Dataset entries
--- START ---
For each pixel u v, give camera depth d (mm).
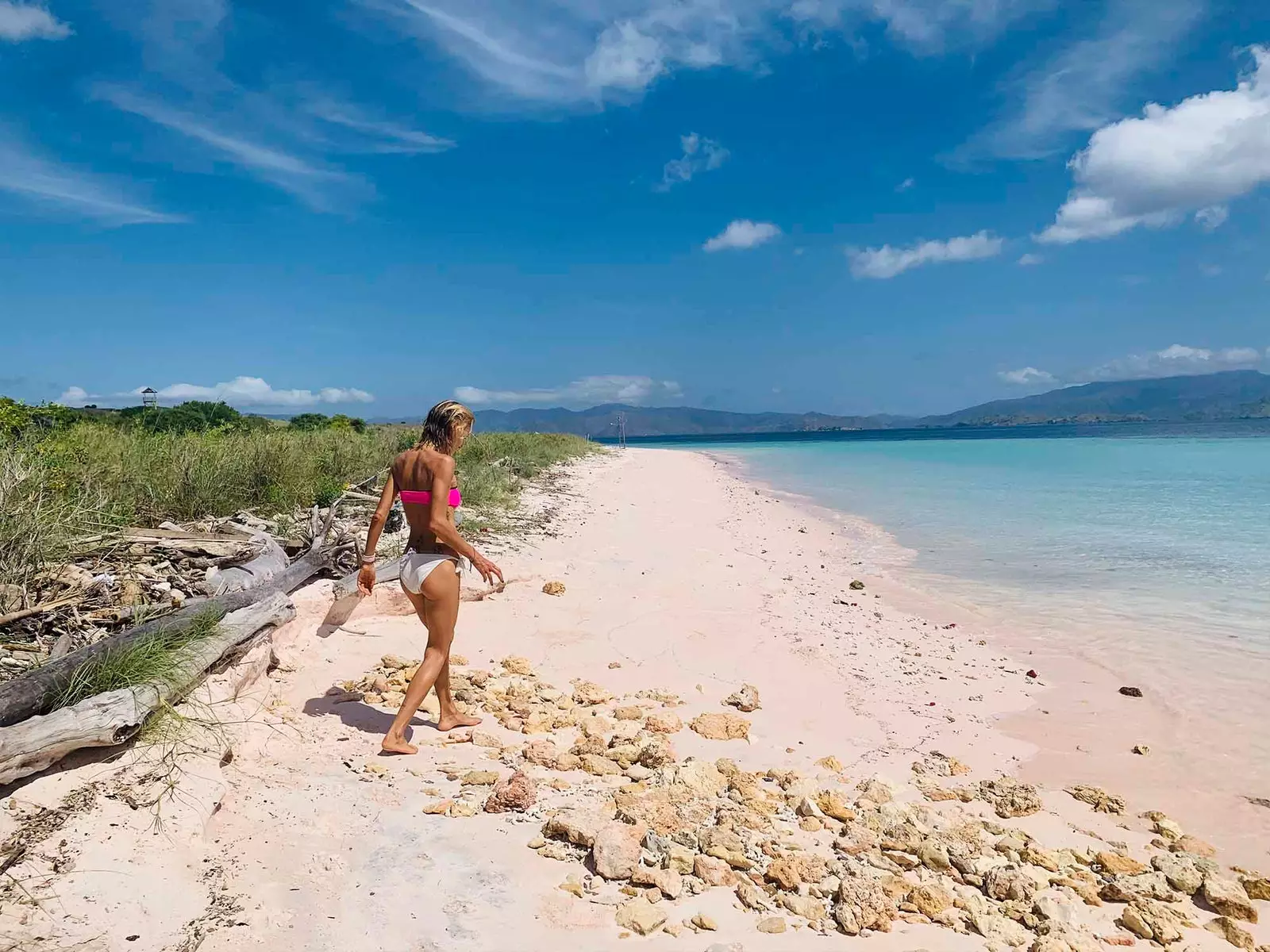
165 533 7398
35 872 2689
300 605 6258
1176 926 3172
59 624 4996
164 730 3781
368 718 4773
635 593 8672
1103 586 9734
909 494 22062
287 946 2561
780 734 5164
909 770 4742
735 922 2939
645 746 4465
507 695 5375
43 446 8422
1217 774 4781
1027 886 3328
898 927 3035
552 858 3283
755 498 22047
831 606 9008
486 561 4477
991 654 7309
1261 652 7043
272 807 3498
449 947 2637
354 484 12234
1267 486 20672
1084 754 5070
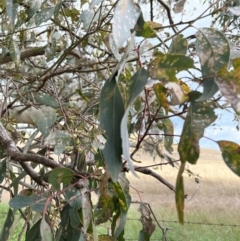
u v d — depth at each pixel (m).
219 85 0.31
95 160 0.73
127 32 0.34
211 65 0.34
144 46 0.51
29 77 1.13
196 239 1.82
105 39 0.58
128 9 0.36
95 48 1.17
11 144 0.61
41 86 0.91
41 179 0.67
--- END ---
#### Aim of the task
Your answer should be an exact copy of the entries above, with no images included.

#### Solution
For each pixel u v, give camera depth d (mm).
165 533 7398
35 872 2689
300 605 6258
1176 926 3172
59 624 4996
164 730 3781
368 718 4773
635 593 8672
1103 586 9734
909 494 22062
287 946 2561
780 734 5164
909 770 4742
735 922 2939
645 746 4465
507 695 5375
43 446 8422
1217 774 4781
1027 886 3328
898 927 3035
552 858 3283
755 498 22047
831 606 9008
486 561 4477
991 654 7309
1261 652 7043
272 807 3498
449 947 2637
354 484 12234
1267 486 20672
1084 754 5070
u v d — depth at each pixel (m).
219 85 0.31
95 160 0.73
127 32 0.34
211 65 0.34
144 46 0.51
29 77 1.13
196 239 1.82
105 39 0.58
128 9 0.36
95 48 1.17
11 144 0.61
41 86 0.91
41 179 0.67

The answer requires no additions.